I'm a full professor at the College of Design at North Carolina State University. In 2002 I began working with site specific/online audiences in project spaces where broad globalization issues were having particular effects on communities, employing aspects of what would eventually be called social media, along with real-time visualization of data. Projects and exhibitions are often part of a greater program of local and regional engagement that also includes workshops, lectures, and other activities connected to the project space. I've exhibited or created projects in over 80 national and international group and solo exhibitions in the Czech Republic, Greece, Egypt, Cuba, Mexico, Canada, Germany, Japan, Iran, Italy, Serbia, Venezuela, Cuba, China, Singapore, and the United States. Research articles, book chapters and other writings have appeared in Zed, Statements, Design Philosophy Papers, Brujula, Art Papers, Visual Communication, Design and Culture, and Design Issues, Rethinking Marxism, Educational Forum, and The European Sociological Association. I've also presented in international venues as featured presenter alongside John Maeda, Suguru Ishizaki, and Krystof Lenk, and was a Mitchel Lecture presenter at the School of the Art Institute Chicago, and at the Center for 21st Century Studies.
Short CV here
As a student, Allan Sekulla's influence on me led me to project-based work using installation and digital media to visualize social practice and engage audiences for change. In the early 2000's the internet was a new phenomenon where designers and activists were creating digital platforms and networking with like-minded people. My interests and work brought me into contact with an international audience and led to collaborations such as Borderhack, a site-specific series of global interventions, and work in Cuba (even though Cuba was embargoed by the US, the digital work could be downloaded and installed using local equipment,(an example of what Johanna Drucker labeled the "fungibility" of the internet). This influenced me to create similar interventions in galleries and public spaces. For example I presented stories of immigration with real-time visualization of participant answers between two groups in a gentrifying neighborhood. Later, in Imaginary Country, I invited comparisons between the history and experiences of the Berlin Wall and the US Border Wall using three connected installation sites in Berlin, Mexico, and the US. Context and participation are crucial in my work. By 2012, working with online and f2f participation became increasingly problematic, promptingme to work more directly in communities and for longer periods.
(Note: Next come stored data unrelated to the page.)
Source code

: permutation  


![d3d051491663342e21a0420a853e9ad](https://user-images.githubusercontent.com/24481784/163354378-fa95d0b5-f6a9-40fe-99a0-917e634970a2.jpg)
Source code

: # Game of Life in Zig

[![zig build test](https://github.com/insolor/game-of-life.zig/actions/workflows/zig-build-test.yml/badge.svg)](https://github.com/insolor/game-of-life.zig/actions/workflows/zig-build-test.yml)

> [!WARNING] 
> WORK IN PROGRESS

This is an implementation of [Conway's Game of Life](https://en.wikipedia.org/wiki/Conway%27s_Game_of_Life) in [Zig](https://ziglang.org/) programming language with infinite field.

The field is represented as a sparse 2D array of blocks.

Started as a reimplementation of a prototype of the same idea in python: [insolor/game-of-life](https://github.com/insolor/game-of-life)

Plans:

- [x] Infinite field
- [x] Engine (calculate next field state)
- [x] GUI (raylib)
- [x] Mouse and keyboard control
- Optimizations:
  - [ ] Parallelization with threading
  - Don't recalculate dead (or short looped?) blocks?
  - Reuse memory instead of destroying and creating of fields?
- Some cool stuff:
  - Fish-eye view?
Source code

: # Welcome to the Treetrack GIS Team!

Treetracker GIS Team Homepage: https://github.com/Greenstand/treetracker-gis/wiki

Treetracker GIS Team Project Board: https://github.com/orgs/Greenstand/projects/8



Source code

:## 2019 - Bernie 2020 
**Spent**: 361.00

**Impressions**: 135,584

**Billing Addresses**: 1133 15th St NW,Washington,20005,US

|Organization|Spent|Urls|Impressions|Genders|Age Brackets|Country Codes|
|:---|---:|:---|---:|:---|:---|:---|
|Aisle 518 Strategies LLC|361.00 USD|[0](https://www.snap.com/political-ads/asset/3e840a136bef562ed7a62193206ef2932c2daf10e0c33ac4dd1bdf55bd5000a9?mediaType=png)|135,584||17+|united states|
I also started collaborating with people in the social sciences, working within a framework of qualitative research and participatory design.
In 2013, I began examining issues of hegemony and control of smaller countries in eastern and southern Europe. The EU uses branding strategies to compete with traditional nationalistic symbols. Social Capital is an ongoing project that introduces themes such as history, future, immigration, etc.using animations. Begun in 2013-2014 to build dialogue and research in Eastern European communities. It investigates how people feel about their own history and practices, it touches on larger issues of progressive ideas in competition with a new sense of parochialism. Since 2013, the region has become more unstable. I also began a new effort in China in 2019-2020.